3. This is because (as we will see later in more detail), it is not so much "you" that is put into the other person's shoes as it is trying to imagine the other person's total situation from that person's own point of view.
a. What's the difference? the difference is that you are not supposed to imagine YOU waking up in someone else's shoes with all of YOUR preferences and values in tact.
b. Instead, you are to imagine BEING the other person, with that other person's own values and preferences.
II. Second, we do not ask the person presented with the moral argument to predict what he WOULD prescribe in that situation.
A. Rather, we ask him what he now DOES prescribe about the hypothetical case in which he is in that position.
B. This proviso is necessary for there to be a logical contradiction between his current universalized prescription and the singular prescription he makes about the hypothetical case in which he is the other person.
C. However, this is something of a technicality that will not really affect most of what we have to say, so we will just continue to use the locution "what would you prescribe in that situation?" as a sloppy short-hand for the more proper "what do you prescribe about the hypothetical in which you are that other person's situation?"
III. Third, we are not arguing from any facts about what preferences the person has.
A. So we do not say: "Because you do not want this to happen to you in the hypothetical case, you should not do it to the other person in the actual case."
B. To say this would be to derive a moral conclusion from purely factual statements.
C. Instead, we derive the moral conclusion from the prescriptions that the person makes.
D. Of course the prescriptions the person makes are determined largely by the preferences the person has, but we do not derive moral claims directly from preferences.
E. And this brings us to another important point, which goes back to the issue of fanaticism: If you do not want a certain thing, then normally it makes no sense to prescribe that one get it. However, there is nothing illogical about this. That is what a fanatic does. Also, there is nothing illogical about wanting weird things. Many fanatics also do this as well.
a. Both such people (the wanter of weird things and the person willing to prescribe against his own desires) are difficult to deal with morally.
b. However, anyone who wants more or less the same things as we do, and who generally will not prescribe in opposition to her own desires, is a good candidate for moral discussion.
c. In a later chapter, Hare discusses what to do about the fanatic.

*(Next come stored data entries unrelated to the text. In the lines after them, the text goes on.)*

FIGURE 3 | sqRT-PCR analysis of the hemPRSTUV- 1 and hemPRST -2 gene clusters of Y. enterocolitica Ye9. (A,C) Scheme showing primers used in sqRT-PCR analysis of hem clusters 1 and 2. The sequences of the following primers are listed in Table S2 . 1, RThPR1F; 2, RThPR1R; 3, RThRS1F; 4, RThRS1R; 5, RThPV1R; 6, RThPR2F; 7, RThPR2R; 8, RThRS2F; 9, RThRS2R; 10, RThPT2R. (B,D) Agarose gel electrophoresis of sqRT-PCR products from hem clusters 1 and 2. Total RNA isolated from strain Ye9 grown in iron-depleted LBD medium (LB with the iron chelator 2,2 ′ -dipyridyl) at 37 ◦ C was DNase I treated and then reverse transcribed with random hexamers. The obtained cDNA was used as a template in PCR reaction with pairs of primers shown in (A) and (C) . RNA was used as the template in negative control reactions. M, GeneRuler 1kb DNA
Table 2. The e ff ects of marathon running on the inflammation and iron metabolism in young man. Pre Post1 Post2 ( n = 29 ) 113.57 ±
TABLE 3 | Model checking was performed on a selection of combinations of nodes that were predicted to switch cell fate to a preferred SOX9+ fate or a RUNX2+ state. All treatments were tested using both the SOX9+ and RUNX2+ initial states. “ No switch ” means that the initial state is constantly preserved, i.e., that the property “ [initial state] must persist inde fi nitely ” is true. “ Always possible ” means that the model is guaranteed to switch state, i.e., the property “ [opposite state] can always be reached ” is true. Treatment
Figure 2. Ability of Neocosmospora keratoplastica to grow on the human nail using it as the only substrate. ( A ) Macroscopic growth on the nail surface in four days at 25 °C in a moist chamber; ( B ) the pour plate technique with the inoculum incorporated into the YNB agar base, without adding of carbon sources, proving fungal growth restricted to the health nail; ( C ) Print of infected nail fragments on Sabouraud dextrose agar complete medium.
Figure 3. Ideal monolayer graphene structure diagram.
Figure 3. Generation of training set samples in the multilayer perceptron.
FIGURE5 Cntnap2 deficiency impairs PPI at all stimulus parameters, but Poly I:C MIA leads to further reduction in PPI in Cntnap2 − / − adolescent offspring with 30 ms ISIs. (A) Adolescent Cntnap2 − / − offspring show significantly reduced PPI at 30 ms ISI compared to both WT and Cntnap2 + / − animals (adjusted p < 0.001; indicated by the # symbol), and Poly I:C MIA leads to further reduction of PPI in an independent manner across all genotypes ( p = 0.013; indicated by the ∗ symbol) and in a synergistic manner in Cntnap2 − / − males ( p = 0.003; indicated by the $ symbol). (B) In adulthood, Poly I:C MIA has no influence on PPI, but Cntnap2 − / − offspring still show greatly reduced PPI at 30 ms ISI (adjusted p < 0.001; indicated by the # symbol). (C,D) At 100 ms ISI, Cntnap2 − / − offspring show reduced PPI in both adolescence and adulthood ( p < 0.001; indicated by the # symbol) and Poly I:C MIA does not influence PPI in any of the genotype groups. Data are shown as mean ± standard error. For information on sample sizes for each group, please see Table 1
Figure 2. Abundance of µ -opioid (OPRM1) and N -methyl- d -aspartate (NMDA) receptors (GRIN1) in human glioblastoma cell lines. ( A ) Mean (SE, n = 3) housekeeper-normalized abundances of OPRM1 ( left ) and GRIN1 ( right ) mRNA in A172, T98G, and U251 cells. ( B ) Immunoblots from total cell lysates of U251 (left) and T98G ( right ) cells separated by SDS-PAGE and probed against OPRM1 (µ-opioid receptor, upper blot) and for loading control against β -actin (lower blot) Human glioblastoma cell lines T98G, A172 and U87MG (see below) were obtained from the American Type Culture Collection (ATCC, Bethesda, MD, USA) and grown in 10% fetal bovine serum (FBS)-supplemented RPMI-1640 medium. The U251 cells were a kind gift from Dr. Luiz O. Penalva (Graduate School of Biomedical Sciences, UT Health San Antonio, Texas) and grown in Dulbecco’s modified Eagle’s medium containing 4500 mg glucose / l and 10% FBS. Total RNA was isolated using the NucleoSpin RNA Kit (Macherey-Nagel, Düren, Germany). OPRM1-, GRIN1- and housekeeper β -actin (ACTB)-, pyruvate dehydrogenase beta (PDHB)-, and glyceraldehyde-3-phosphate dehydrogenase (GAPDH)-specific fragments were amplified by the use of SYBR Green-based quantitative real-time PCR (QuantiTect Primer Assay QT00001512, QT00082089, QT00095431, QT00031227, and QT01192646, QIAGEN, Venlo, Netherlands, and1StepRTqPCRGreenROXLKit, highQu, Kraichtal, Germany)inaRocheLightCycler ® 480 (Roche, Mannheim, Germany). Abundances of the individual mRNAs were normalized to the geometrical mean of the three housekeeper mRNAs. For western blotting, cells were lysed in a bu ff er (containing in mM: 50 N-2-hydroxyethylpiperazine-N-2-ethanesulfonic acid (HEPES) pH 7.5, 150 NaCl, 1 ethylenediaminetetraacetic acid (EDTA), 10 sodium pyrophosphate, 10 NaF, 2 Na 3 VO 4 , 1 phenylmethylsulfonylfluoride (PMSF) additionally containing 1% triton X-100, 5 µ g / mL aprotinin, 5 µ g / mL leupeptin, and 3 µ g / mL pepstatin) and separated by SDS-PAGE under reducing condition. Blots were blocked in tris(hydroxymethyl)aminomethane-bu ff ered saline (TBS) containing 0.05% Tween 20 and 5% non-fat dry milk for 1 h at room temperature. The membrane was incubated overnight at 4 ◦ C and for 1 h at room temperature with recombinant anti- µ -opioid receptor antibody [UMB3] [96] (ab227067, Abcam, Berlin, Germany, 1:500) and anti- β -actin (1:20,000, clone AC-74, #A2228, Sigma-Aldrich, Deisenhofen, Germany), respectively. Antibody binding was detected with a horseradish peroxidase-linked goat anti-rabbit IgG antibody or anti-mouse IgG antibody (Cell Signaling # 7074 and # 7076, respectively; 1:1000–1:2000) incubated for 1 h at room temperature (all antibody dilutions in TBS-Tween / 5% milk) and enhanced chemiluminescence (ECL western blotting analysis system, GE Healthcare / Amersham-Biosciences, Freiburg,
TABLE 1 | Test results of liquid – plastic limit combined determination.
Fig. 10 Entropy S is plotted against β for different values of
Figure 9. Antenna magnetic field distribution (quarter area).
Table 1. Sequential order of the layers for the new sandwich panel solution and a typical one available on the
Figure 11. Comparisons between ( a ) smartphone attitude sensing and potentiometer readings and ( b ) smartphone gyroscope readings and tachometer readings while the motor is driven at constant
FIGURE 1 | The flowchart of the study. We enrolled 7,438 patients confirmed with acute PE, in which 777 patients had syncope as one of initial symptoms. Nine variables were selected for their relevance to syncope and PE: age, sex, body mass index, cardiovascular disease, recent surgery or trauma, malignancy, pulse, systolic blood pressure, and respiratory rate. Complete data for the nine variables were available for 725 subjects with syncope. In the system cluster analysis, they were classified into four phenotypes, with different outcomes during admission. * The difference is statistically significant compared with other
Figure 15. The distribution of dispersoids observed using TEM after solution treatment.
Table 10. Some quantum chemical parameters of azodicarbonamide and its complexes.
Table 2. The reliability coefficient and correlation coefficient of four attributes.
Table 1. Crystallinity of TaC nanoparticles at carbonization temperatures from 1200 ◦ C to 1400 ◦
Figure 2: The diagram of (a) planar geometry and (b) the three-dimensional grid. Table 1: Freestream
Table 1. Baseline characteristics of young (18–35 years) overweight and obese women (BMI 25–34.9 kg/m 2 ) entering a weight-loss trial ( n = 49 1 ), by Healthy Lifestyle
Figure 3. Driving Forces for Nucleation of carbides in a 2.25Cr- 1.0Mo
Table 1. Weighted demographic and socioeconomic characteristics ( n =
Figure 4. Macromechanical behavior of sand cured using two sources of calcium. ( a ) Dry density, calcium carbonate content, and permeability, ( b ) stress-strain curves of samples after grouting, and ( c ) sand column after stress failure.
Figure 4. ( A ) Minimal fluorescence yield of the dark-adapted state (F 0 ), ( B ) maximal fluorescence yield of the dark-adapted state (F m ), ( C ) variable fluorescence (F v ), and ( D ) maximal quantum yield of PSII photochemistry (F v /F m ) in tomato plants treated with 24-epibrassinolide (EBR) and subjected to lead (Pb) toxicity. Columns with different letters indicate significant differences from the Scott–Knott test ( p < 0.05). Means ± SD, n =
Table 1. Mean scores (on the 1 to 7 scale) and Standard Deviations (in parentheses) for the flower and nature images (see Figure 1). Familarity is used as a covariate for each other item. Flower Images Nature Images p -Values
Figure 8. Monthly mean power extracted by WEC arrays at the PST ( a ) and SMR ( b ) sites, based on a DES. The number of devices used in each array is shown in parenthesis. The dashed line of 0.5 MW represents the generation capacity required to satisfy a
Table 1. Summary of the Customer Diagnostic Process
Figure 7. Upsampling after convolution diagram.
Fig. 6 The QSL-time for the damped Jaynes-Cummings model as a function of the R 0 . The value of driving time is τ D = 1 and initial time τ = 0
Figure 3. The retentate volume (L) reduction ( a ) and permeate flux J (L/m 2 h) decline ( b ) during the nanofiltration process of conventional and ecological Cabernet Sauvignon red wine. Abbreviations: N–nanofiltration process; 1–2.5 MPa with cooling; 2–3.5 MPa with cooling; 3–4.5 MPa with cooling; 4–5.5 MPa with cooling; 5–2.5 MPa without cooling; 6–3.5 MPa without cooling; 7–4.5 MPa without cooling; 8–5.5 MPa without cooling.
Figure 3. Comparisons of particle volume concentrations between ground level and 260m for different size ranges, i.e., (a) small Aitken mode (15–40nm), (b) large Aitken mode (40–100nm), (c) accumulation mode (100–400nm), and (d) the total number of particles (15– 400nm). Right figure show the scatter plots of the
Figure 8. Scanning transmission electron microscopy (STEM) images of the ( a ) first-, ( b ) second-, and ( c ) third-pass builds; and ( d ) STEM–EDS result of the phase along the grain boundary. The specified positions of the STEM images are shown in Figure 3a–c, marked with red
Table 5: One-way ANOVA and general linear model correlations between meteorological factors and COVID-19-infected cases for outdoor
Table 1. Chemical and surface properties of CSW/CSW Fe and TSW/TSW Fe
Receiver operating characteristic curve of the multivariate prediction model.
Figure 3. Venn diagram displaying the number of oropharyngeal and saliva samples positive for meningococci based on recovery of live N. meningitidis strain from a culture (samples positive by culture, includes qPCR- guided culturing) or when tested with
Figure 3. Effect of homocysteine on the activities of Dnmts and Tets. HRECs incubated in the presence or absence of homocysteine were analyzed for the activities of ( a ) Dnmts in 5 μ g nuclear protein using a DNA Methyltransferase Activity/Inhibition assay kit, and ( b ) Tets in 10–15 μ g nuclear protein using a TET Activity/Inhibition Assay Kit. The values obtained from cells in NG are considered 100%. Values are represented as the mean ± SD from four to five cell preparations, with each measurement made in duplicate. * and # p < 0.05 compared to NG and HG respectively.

In it, he makes the following main claims:
i. there are not as many fanatics (in the technical sense of the term) as one might think. Instead, there are people who simply refuse to act on the conclusion that they themselves can draw from the universalization argument. (A quote from Robert Nozick is relevant here. Click here to see it: The Frustrations of Philosophy )
ii. we simply cannot reason with fanatics, and so we may as well not try. Instead we should make sure that fanatics do not do any real harm.
iii. If we do a good job of teaching people that morality is something that can be reasoned about, and help people develop the kind of imaginations required to look at things from the point of view of others, then we should be able to get people to see that there are more alternatives than just fanaticism or relativism. (It is passages like this that make me feel good about teaching PHL 118, even to students who don't really want to take it.)